GCI and the 12 Pillars
The WEF “is the international institution committed to improving the state of the world through public-private cooperation”, and has an all-encompassing, strategic method of measure which includes a multi-faceted data collection and implementation system called the Global Competitiveness Index (GCI), which includes the 12 Pillars of Competitiveness. This measure is set by a country’s level of productivity as determined by institutions and policies.
This leads to the determination of the return of investment, which is imperative to a countries sustainable success and overall prosperity. Morocco scored a 4.2 out of 7 on the GCI. It is categorized into 3 subindexes: A. Basic requirements including pillars 1-4: Institutions, Infrastructure, Macroeconomic environment and Health and primary education, in which Morocco earned a score of 4.7 out of 7. Subindex B. looks at Efficiency enhancers, which includes pillars 5-10: Higher education and training, Goods market efficiency, Labor market efficiency, financial market development, technological readiness and market size, a category that landed Morocco a score of 3.9 out of 7. The final category, subindex C. analyzes Innovation and sophistication factors, and includes pillars 11 and 12 which are Business sophistication and Innovation, a category in which Morocco scored a 3.5 out of 7. According to the Global Competitiveness report, “To measure these concepts, the GCI uses statistical data such as enrollment rates, government debt, budget deficit, and life expectancy”.
Economic Reformation and International Interest
Morocco had a drop in the GCI the previous year but is back up 5 points. This is due to increased support from international lenders such as the IMF and the World Bank, from whom Morocco recently received a $200 Million loan. The financial support was set up to “support Morocco’s competitiveness strategy and encourage reforms for productivity and growth,” according to the World Bank. Making international investment more appealing by improving regulation, transitioning business environments to be more competitive and transparent and simplifying business procedures in general are included in the goal of the expected reforms.
“Morocco made good headway in improving its overall competitiveness framework and carrying out business environment reforms.” Simon Gray, World Bank Country Director for the Maghreb said at the announcement of the loan. In addition, this will allow the government to divert investment away from subsidized spending and into education, innovation and modernization. After the Global Economic Crisis in 2008, Morocco employed its economic diversification by engaging with the rest of Africa, as well as its European partners. It was this economic strategy that they have been able to continue to grow and build upon. Specific competitive strengths that will be imperative to future growth are physical security, goods markets efficiency and a solid and efficient baking sector.

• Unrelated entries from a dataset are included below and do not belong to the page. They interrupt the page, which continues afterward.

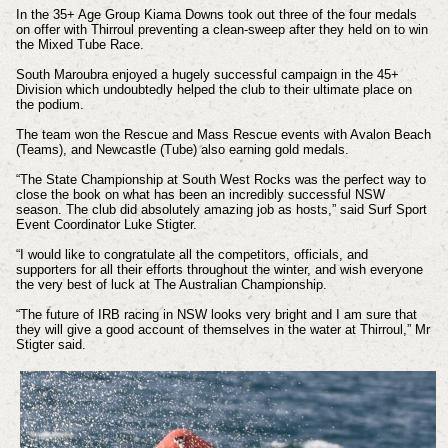
In the 35+ Age Group Kiama Downs took out three of the four medals
on offer with Thirroul preventing a clean-sweep after they held on to win
the Mixed Tube Race.
South Maroubra enjoyed a hugely successful campaign in the 45+
Division which undoubtedly helped the club to their ultimate place on
the podium.
The team won the Rescue and Mass Rescue events with Avalon Beach
(Teams), and Newcastle (Tube) also earning gold medals.
“The State Championship at South West Rocks was the perfect way to
close the book on what has been an incredibly successful NSW
season. The club did absolutely amazing job as hosts,” said Surf Sport
Event Coordinator Luke Stigter.
“I would like to congratulate all the competitors, officials, and
supporters for all their efforts throughout the winter, and wish everyone
the very best of luck at The Australian Championship.
“The future of IRB racing in NSW looks very bright and I am sure that
they will give a good account of themselves in the water at Thirroul,” Mr
Stigter said.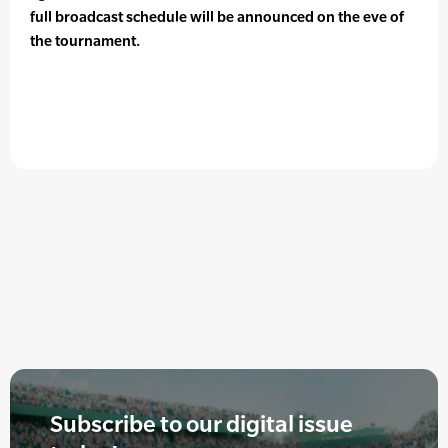
full broadcast schedule will be announced on the eve of
the tournament.
Subscribe to our digital issue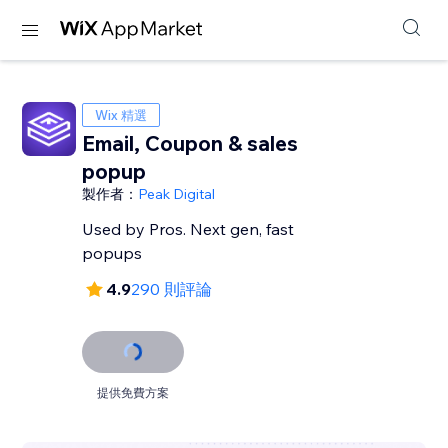
Wix 精選
Email, Coupon & sales
popup
製作者：
Peak Digital
Used by Pros. Next gen, fast
popups
4.9
290 則評論
提供免費方案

The challenges faced, however, are making education more accessible, mostly at the secondary and tertiary levels to prepare a skilled labor force to support the growing economic diversification, which would strengthen the middle class. A new curriculum and higher female enrollment would expand the available pool skilled workers. Unemployment is a large burden on the country; and the informal employment sector accounts for half of the country’s GDP. Free trade deals and open markets work in favor of job creation and diversifying economic partnerships, and ties with Europe make this a viable potential. An increase in industrial sector GDP promotes a better understanding of supply and demand needs, and the government is looking to create sustainable jobs in this sector.

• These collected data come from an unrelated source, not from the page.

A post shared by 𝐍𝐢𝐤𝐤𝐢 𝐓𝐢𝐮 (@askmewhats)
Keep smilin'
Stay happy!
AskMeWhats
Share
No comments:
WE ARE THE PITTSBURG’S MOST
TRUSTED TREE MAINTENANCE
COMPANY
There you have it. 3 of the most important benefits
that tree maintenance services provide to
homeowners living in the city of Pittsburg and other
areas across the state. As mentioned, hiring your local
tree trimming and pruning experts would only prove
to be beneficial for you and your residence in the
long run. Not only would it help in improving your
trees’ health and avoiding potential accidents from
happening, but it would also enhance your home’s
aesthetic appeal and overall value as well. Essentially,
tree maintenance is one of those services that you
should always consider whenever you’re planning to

The WEF provides valuable insight into the independent and collaborative needs and potential for each country, while exposing the possibility for growth, benefits and challenges. Within both the microeconomic and macroeconomic frameworks, we are able to see patterns which suggest specific measures to optimize a countries competitiveness. Morocco, at the top of the list for Northern Africa can be a leader and reference for other African countries to take after.